En l’espèce, il ressort des pièces versées aux débats que le jugement rendu le 11 septembre 2020 par le tribunal judiciaire de Nîmes a été valablement signifié par acte extra-judiciaire du 15 octobre 2020 selon les modalités de l’article 658 du code de procédure civile, par dépôt de l’acte à l’étude d’huissier de justice, la réalité du domicile de Mme [U] [E] ayant été confirmée par le voisinage. Il appartenait à Mme [U] [E] d’informer sa créancière d’une éventuelle adresse alternative à laquelle elle pouvait être valablement touchée ; la circonstance selon laquelle Mme [U] [E] avait alors décidé de résider temporairement en Corse sans en informer Mme [H] [Y] avec qui elle était en litige, ne saurait avoir pour conséquence d’invalider la signification du jugement.
Il est constant que Mme [U] [E] n’a pas exécuté, ni même tenté d’exécuter les obligations prescrites par le jugement rendu le 11 septembre 2020. Devant le juge de l’exécution qui a procédé à la liquidation de l’astreinte par jugement contradictoire rendu le 22 janvier 2025, Mme [U] [E] soutenait qu’elle s’était trouvée dans une situation financière obérée dès 2018 ne lui permettant pas d’exécuter les travaux. Toutefois, devant ce magistrat, Mme [U] [E] établissait avoir perçu en 2022 un revenu modeste annuel de 9 837 euros, mais n’avait pas justifié de sa situation financière et 2023 et 2024 et n’avait apporté strictement aucun élément permettant de constater les démarches, propositions ou tentatives d’exécution qu’elle aurait pu engager depuis le prononcé de la décision en 2020 malgré la faiblesse de ses revenus. Par ailleurs, lors de la fixation du quantum de l’astreinte litigieuse, le juge de l’exécution avait tenu compte de l’impossibilité juridique dans laquelle Mme [U] [E] s’était trouvée jusqu’au 2 décembre 2021 de réaliser des travaux, du fait de la procédure de liquidation judiciaire personnelle dont elle faisait l’objet depuis le 4 décembre 2018 et jusqu’à sa clôture pour insuffisance d’actif le 2 décembre 2021.

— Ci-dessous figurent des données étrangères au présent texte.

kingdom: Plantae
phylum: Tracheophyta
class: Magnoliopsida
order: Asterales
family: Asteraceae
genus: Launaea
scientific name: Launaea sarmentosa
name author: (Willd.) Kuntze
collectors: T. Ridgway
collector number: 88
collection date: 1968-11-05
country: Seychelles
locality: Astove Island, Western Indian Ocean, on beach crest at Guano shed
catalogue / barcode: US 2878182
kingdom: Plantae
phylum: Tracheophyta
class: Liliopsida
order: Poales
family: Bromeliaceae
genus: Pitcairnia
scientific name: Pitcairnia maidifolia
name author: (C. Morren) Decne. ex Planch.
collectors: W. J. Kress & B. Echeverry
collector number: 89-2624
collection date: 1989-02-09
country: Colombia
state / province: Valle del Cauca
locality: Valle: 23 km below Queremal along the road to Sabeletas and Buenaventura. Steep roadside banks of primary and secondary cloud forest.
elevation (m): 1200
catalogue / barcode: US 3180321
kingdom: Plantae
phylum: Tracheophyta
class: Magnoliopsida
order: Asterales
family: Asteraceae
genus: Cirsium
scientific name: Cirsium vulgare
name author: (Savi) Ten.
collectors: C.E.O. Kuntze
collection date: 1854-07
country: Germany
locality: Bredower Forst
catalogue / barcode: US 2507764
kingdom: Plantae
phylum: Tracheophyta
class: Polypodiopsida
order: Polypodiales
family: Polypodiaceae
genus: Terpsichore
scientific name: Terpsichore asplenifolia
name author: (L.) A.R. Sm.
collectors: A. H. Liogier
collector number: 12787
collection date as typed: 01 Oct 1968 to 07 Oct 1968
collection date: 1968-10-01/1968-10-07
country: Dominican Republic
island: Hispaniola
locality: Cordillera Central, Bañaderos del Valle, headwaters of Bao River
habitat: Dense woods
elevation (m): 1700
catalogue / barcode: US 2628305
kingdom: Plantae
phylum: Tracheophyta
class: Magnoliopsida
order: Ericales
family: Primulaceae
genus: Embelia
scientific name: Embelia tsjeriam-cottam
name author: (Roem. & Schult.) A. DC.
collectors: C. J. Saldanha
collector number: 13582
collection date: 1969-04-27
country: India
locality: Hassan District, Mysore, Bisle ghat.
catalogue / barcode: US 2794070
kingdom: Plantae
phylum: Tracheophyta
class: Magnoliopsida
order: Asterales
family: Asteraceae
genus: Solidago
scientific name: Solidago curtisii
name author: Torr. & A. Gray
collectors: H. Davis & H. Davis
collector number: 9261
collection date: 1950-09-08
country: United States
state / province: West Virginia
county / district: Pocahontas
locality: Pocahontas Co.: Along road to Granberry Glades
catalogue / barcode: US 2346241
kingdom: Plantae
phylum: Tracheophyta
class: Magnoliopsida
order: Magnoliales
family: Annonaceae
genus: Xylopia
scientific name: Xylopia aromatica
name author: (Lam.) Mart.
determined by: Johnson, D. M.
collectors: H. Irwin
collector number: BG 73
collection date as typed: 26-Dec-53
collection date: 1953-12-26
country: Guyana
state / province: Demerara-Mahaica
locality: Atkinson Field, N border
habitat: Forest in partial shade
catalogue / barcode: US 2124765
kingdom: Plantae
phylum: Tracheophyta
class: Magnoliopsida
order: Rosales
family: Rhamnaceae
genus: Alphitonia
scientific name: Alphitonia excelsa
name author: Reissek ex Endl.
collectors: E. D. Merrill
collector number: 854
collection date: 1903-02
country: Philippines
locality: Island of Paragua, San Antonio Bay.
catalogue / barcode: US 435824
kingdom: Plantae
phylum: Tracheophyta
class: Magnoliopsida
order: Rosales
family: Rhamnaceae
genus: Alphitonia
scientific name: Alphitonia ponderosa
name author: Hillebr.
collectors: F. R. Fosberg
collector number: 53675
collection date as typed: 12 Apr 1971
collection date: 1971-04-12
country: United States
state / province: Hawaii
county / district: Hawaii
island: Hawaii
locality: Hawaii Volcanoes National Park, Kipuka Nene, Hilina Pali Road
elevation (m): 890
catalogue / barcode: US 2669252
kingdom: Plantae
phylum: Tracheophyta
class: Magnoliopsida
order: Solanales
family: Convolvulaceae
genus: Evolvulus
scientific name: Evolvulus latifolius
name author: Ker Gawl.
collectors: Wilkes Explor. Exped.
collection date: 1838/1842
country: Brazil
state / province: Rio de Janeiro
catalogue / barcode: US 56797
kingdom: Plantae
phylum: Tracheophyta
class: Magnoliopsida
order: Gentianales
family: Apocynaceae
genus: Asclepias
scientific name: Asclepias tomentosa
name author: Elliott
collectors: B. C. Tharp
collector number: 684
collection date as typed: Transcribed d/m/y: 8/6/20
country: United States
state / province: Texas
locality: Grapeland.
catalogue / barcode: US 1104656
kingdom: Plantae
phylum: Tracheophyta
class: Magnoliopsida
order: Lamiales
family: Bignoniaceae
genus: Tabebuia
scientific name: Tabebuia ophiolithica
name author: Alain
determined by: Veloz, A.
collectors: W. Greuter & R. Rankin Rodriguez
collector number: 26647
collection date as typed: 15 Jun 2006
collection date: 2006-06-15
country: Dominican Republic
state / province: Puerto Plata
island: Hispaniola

Mme [U] [E] ne démontre l’existence d’aucune cause étrangère l’ayant empêchée d’exécuter ses obligations, ce faisant elle a provoqué la liquidation de l’astreinte dont le quantum représente la moitié du passif déclaré à la commission, et a ainsi aggravé volontairement son endettement.
Ces éléments traduisent l’intention dolosive de Mme [U] [E] de se soustraire sur le long terme à ses obligations, ce qui caractérise sa mauvaise foi.
Il ressort de ces circonstances que Mme [U] [E] ne relève donc pas de la situation de surendettement définie à l’article L 711-1 du code de la consommation.
PAR CES MOTIFS
Le juge des contentieux de la protection, statuant par jugement réputé contradictoire, en dernier ressort et susceptible de pourvoi,
DÉCLARE recevable le recours de Mme [H] [Y],
JUGE que Mme [U] [E] ne relève pas de la situation de surendettement définie à l’article L 711-1 du code de la consommation,
REJETTE les demandes sur le fondement de l’article 700 du code de procédure civile,
LAISSE les dépens à la charge du Trésor Public.